An identical donation to Rosendale, also on Oct. 16, also isn’t included in his pre-general or 48-hour reports. Instead, as with James, the donors are listed as individuals. Winsome Leaders II doesn’t show up in Rosendale’s FEC summary.

Housley reported an $18,612 disbursement in an Oct. 26 48-hour report, but has never disclosed how much came from specific individual Winsome Leaders II donors.

“What’s really weird,” Fischer said, “is that the Winsome contributions weren’t reported on the candidates’ 48 hour reports. In the 20 days before an election, candidates must separately report the receipt of all contributions over $1000 within 48 hours.”

He said, “This is the kind of thing that would result in administrative FEC fines.”

JFCs

The role of JFCs in political campaigns has shifted in recent years. Although a 2014 Supreme Court ruling preserved the $5400 cap for giving to individual candidates for primary and general campaigns, it eliminated the cap on how much any one donor could give overall. Now, wealthy donors can give to as many candidates as they want. That made JFCs more attractive as vessels for collecting and distributing funds from big donors.

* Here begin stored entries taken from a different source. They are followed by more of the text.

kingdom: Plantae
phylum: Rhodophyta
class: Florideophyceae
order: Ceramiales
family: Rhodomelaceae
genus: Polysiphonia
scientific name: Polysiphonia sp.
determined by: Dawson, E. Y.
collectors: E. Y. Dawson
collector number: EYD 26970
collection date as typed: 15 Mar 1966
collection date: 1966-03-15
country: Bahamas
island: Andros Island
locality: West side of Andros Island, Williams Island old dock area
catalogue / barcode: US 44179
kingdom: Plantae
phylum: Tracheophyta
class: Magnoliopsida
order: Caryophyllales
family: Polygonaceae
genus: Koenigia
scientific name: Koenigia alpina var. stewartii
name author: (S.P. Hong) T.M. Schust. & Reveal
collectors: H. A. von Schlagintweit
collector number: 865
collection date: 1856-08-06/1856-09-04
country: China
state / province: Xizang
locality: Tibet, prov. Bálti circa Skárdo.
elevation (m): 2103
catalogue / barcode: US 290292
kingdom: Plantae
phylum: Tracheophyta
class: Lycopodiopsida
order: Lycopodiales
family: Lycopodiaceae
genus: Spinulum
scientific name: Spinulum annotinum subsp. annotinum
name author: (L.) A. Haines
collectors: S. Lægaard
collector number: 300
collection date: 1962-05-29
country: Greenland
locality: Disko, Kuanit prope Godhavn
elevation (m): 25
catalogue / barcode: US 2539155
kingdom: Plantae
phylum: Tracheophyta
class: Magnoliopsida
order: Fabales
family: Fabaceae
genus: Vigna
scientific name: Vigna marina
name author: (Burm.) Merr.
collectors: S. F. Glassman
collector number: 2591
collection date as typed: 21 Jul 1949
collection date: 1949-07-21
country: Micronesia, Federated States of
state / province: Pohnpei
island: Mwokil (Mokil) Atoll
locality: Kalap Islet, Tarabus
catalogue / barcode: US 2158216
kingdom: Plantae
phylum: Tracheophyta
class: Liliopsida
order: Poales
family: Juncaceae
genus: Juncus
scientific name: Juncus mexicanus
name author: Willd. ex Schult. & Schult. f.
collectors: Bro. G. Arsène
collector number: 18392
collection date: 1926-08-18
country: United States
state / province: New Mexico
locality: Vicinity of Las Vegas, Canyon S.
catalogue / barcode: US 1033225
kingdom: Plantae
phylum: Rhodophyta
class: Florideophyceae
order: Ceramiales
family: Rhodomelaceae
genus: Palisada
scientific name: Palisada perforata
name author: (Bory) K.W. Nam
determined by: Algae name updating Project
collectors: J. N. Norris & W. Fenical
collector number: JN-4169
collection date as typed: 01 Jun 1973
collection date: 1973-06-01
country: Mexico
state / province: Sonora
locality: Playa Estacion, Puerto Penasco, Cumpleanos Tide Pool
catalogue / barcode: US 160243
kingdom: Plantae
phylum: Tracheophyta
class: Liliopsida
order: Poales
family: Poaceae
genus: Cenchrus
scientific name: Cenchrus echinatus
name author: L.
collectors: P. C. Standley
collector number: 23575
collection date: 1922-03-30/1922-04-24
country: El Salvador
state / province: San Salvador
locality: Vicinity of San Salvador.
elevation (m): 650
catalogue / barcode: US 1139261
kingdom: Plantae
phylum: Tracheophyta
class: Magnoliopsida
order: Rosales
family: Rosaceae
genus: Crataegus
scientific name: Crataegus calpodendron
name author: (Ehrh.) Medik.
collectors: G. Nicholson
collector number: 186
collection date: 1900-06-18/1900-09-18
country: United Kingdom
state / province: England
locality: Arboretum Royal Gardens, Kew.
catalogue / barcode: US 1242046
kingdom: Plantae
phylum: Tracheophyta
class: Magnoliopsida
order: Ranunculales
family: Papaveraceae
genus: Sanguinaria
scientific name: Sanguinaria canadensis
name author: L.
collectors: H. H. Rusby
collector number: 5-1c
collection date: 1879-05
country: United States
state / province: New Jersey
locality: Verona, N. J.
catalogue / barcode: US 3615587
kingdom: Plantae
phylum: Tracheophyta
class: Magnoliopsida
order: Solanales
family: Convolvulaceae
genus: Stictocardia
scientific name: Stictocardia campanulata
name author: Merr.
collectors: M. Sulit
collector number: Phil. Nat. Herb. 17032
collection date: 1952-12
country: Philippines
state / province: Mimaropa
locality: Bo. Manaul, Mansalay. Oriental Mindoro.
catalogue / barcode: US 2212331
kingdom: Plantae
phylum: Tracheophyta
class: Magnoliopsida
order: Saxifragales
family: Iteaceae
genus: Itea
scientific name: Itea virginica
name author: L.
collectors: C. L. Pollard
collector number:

It also means donors with deep pockets can effectively fund their preferred candidates above the individual limits--by getting other donors to give to them in return for making contributions to their candidates. For example, if a Hawaii donor wanted to give $54,000--ten times the maximum--to their candidate, they could form a JFC with nine other donors and the nine candidates favored by those donors. Each donor could then put in $54,000, and each candidate would get $54,000, without any donor violating the $5,400 cap. JFCs make this considerably easier.

Historically, JFCs have been formed by national parties, or similar candidates pursuing pools of like-minded donors. The FEC does not require JFCs to reveal when they are formed by donors, so the genesis of Winsome Leaders is unclear. At press time, Koch had not returned an email regarding the JFC’s origins and setup.

The first donors to Winsome Leaders, the Ensios, are long-time backers of McSally. And McSally was one of the seven original candidates first named in the initial Winsome Leaders filing. The Ensios, however, had maxed out on their donations to McSally the previous year, giving to her House campaign committee.

Then, in January and February of 2018, after McSally decided to run for the Senate, her House campaign transferred most of its funds to her Senate campaign. The following month, Winsome Leaders was created. Paavo and Ensio donated $16,200 each, which was split among the other six candidates. After the Mumfords began donating in July, money began flowing to McSally on Aug. 1.

Although Winsome Leaders has virtually no public profile compared to some national JFCs, data aggregated by the Center for Responsive Politics at OpenSecrets.org puts Winsome Leaders among the top committees giving to many of its recipient candidates. OpenSecrets ranked Winsome Leaders as one of the top ten committees donating to Blackburn, Cramer, Rosendale, and Hawley. All told, Winsome Leaders I and II report giving just over $300,000 to the ten candidates this year so far.

Emailed on Sunday for comment about Winsome Leaders, Koch had not responded as of press time.